Childhood Cancer Survivor Pays It Forward at the Same Hospital She Received Treatment

Since Megan Piotrowicz was treated for Ewing sarcoma in 2003, she knew she wanted to help others at a children’s hospital in some capacity by using her own personal experience with childhood cancer.

When Piotrowicz was 12, she had the typical concerns of any middle schooler including doing well in school and making the school’s basketball team. What she wasn’t expecting was a rare cancer diagnosis to upend these plans. Piotrowicz, who was diagnosed with Ewing sarcoma in her skull (a rare place for the cancer to occur), immediately underwent three rounds of chemotherapy at Children’s Hospital of Philadelphia (CHOP) and started on a clinical trial. After three months, her tumor shrunk enough for her a neurosurgeon to be able to remove it and she was able to go back to school.

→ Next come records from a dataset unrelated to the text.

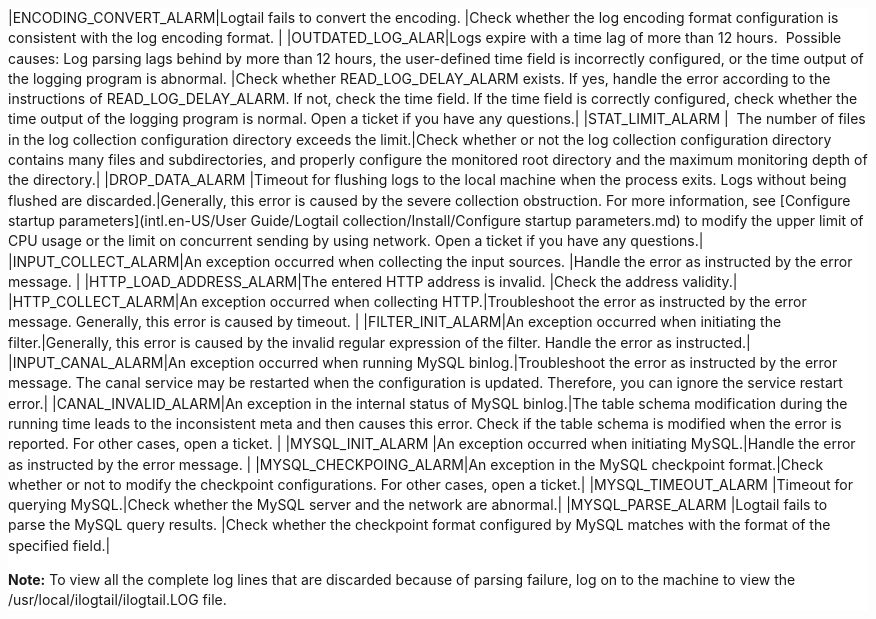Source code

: |ENCODING\_CONVERT\_ALARM|Logtail fails to convert the encoding. |Check whether the log encoding format configuration is consistent with the log encoding format. |
|OUTDATED\_LOG\_ALAR|Logs expire with a time lag of more than 12 hours.  Possible causes: Log parsing lags behind by more than 12 hours, the user-defined time field is incorrectly configured, or the time output of the logging program is abnormal. |Check whether READ\_LOG\_DELAY\_ALARM exists. If yes, handle the error according to the instructions of READ\_LOG\_DELAY\_ALARM. If not, check the time field. If the time field is correctly configured, check whether the time output of the logging program is normal. Open a ticket if you have any questions.|
|STAT\_LIMIT\_ALARM |  The number of files in the log collection configuration directory exceeds the limit.|Check whether or not the log collection configuration directory contains many files and subdirectories, and properly configure the monitored root directory and the maximum monitoring depth of the directory.|
|DROP\_DATA\_ALARM |Timeout for flushing logs to the local machine when the process exits. Logs without being flushed are discarded.|Generally, this error is caused by the severe collection obstruction. For more information, see [Configure startup parameters](intl.en-US/User Guide/Logtail collection/Install/Configure startup parameters.md) to modify the upper limit of CPU usage or the limit on concurrent sending by using network. Open a ticket if you have any questions.|
|INPUT\_COLLECT\_ALARM|An exception occurred when collecting the input sources. |Handle the error as instructed by the error message. |
|HTTP\_LOAD\_ADDRESS\_ALARM|The entered HTTP address is invalid. |Check the address validity.|
|HTTP\_COLLECT\_ALARM|An exception occurred when collecting HTTP.|Troubleshoot the error as instructed by the error message. Generally, this error is caused by timeout. |
|FILTER\_INIT\_ALARM|An exception occurred when initiating the filter.|Generally, this error is caused by the invalid regular expression of the filter. Handle the error as instructed.|
|INPUT\_CANAL\_ALARM|An exception occurred when running MySQL binlog.|Troubleshoot the error as instructed by the error message. The canal service may be restarted when the configuration is updated. Therefore, you can ignore the service restart error.|
|CANAL\_INVALID\_ALARM|An exception in the internal status of MySQL binlog.|The table schema modification during the running time leads to the inconsistent meta and then causes this error. Check if the table schema is modified when the error is reported. For other cases, open a ticket. |
|MYSQL\_INIT\_ALARM |An exception occurred when initiating MySQL.|Handle the error as instructed by the error message. |
|MYSQL\_CHECKPOING\_ALARM|An exception in the MySQL checkpoint format.|Check whether or not to modify the checkpoint configurations. For other cases, open a ticket.|
|MYSQL\_TIMEOUT\_ALARM |Timeout for querying MySQL.|Check whether the MySQL server and the network are abnormal.|
|MYSQL\_PARSE\_ALARM |Logtail fails to parse the MySQL query results. |Check whether the checkpoint format configured by MySQL matches with the format of the specified field.|

**Note:** To view all the complete log lines that are discarded because of parsing failure, log on to the machine to view the /usr/local/ilogtail/ilogtail.LOG file.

Throughout the entire experience, Piotrowicz took great comfort in the resources at CHOP. She decided she wanted to be just like the staff at the hospital who took care of her when she grew up. Nineteen years later, she is doing just that. Inspired by her parents’ philanthropic tendencies and her own roots at CHOP, she now works as a major gift officer for their neuroscience center, raising funds for the hospital to help take care of other children with cancer.

In today’s episode of the “Cancer Horizons” podcast, the now 31-year-old Philadelphia native explains what it was like to navigate a cancer diagnosis as a 12-year-old, how she found support from her family and faith, the joy she takes in giving back to CHOP as an adult, how the pediatric cancer space has evolved in the past 20 years, advice to other children with cancer and more.